# where to get the right cdi for v2



## cattracks87

i want to buy the dynatek cdi but i have heard you have to buy a specific one there are two one is a 101193 thats the bad one and the one you want is a 101305 but every where i look the never list the numbers and emailing the seller never gets me any where .btw this is for an 06 ac v2


----------



## Brute650i

That's a new one for me. Maybe someone else will know. I thought the V2 used same one as brute?


----------



## cattracks87

Brute650i said:


> That's a new one for me. Maybe someone else will know.

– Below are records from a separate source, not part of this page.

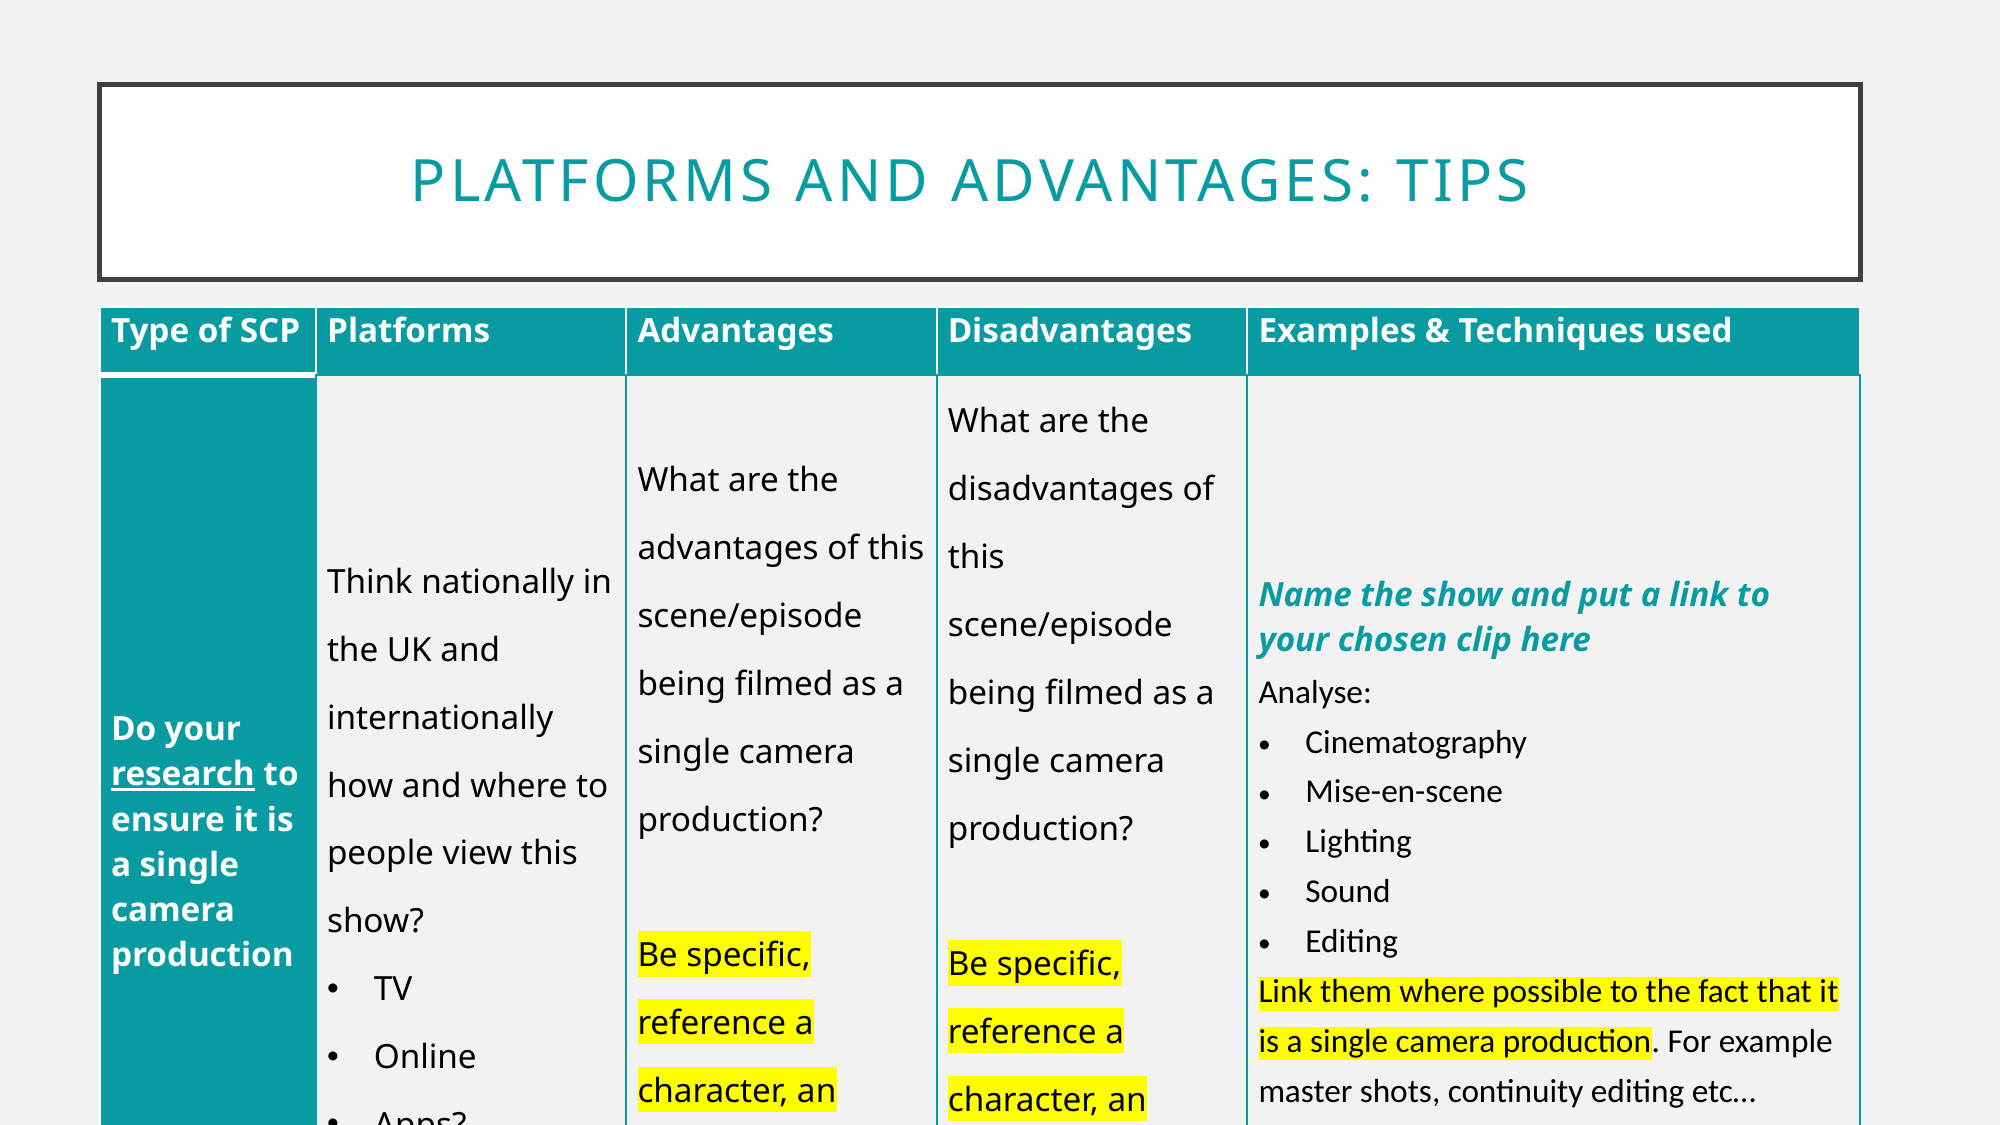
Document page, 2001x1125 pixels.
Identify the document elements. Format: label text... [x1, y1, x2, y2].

table_cell What are the advantages of this scene/episode being filmed as a single camera production? Be specific, reference a character, an action, the set etc… [627, 376, 936, 1125]
table_cell Think nationally in the UK and internationally how and where to people view this show? TV Online Apps? [317, 376, 625, 1125]
table_cell Do your research to ensure it is a single camera production [101, 378, 315, 1125]
table_header Disadvantages [938, 308, 1246, 374]
title PLATFORMS AND ADVANTAGES: Tips [97, 82, 1863, 282]
table_cell What are the disadvantages of this scene/episode being filmed as a single camera production? Be specific, reference a character, an action, the set etc… [938, 376, 1246, 1125]
table_header Examples & Techniques used [1248, 308, 1859, 374]
table_cell Name the show and put a link to your chosen clip here Analyse: Cinematography Mise-en-scene Lighting Sound Editing Link them where possible to the fact that it is a single camera production. For example master shots, continuity editing etc… [1248, 376, 1859, 1125]
table_header Advantages [627, 308, 936, 374]
table_header Type of SCP [101, 308, 315, 372]
table_header Platforms [317, 308, 625, 374]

I thought the V2 used same one as brute?


 
iam not sure if it is or not i no the brute and cats have diff gears and carbs so iam not sure if they would but i have heard i think i even read where people had problems with them cutting out and stalling with the bad one and if you get it dynatek will exchange it for free


----------



## JFred

The older style is no longer made. I purchased a new Dynatek from an Ebay vender and have had no problems whatsoever. Even if you do get the older style, it's hit or miss as to whether is is disfunctional or not. If so, just send it back, no questions asked.

The Brute 650 and Cat 650 are very similar, but interchanging the CDI boxes will not net any performance gains. The Cats are heavier and geared higher, so the tuning is different for OEM and aftermarket CDI's. The biggest plus is that the Dynatek gives you low end, mid and top end gains as opposed to the bottom end gains of the Moose or Highlifter modules.

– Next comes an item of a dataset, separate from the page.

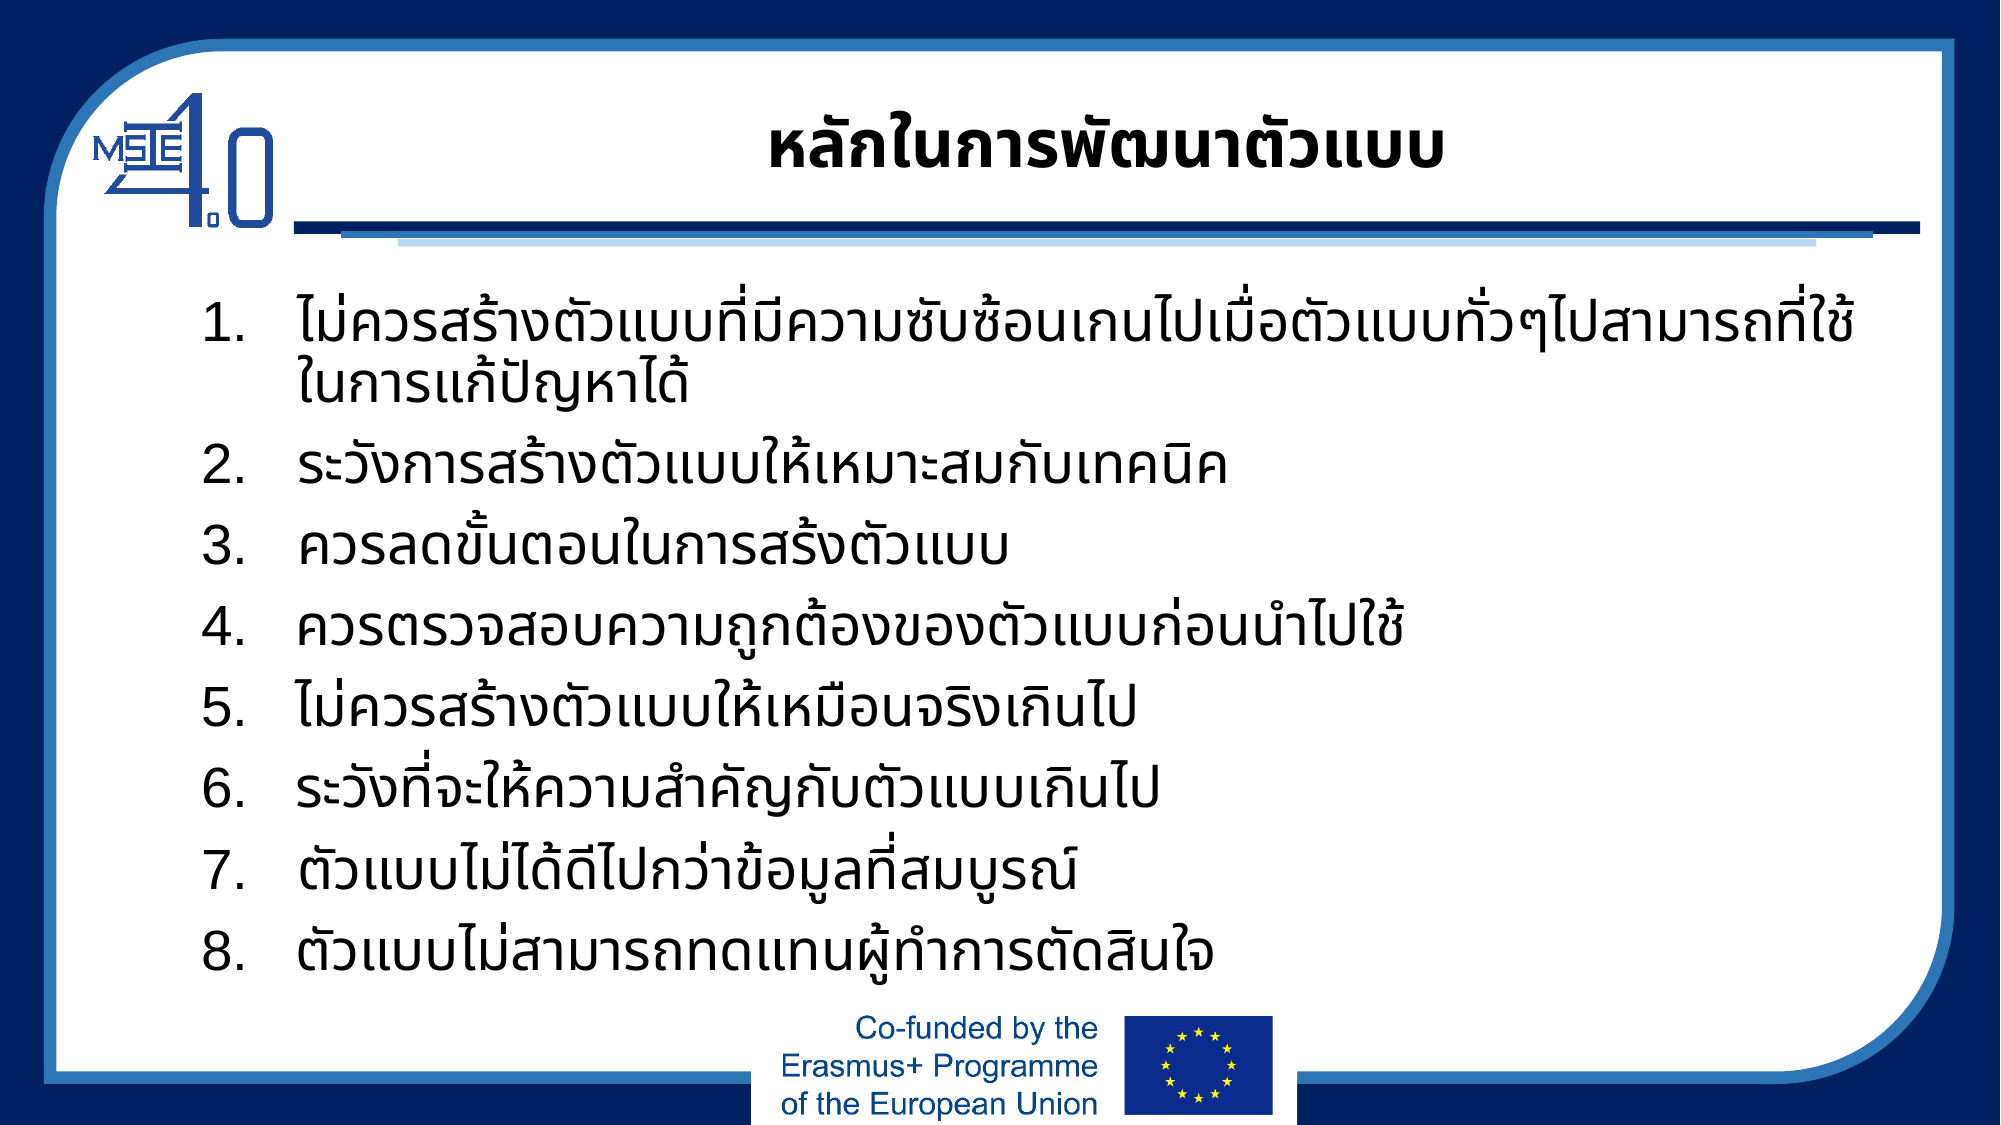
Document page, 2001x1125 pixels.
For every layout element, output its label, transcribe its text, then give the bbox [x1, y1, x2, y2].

title หลักในการพัฒนาตัวแบบ [294, 73, 1921, 220]
picture [751, 1003, 1298, 1125]
list ไม่ควรสร้างตัวแบบที่มีความซับซ้อนเกนไปเมื่อตัวแบบทั่วๆไปสามารถที่ใช้ในการแก้ปัญหาได้ ระวังการสร้างตัวแบบให้เหมาะสมกับเทคนิค ควรลดขั้นตอนในการสร้งตัวแบบ 4. ควรตรวจสอบความถูกต้องของตัวแบบก่อนนำไปใช้ 5. ไม่ควรสร้างตัวแบบให้เหมือนจริงเกินไป 6. ระวังที่จะให้ความสำคัญกับตัวแบบเกินไป ตัวแบบไม่ได้ดีไปกว่าข้อมูลที่สมบูรณ์ 8. ตัวแบบไม่สามารถทดแทนผู้ทำการตัดสินใจ [186, 285, 1888, 992]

But I must say the Dynatek CDI box is a must. AC really tuned the V2's down from the factory. I've never put in a CDI box and immediately noticed the power gain until I dropped one in my V2. It is almost a night and day difference. The claim is 8-10 HP gain... I doubt it's that much but I would believe a 5 hp boost (from about 41 to 46 or so). It is the best bang for your buck mod for the V2's... next I suggest snorkeling it with 2 inch PVC and going up a notch on the jets. And you can always go with a secondary gear reduction from the Teryx... that is if you want more low end as opposed to top end.


----------



## skeeter_nash84

Would a dynatek CDI help with air/gas mixture after snorkeling and exhaust mod or do you think I need to rejet for that to help out.


----------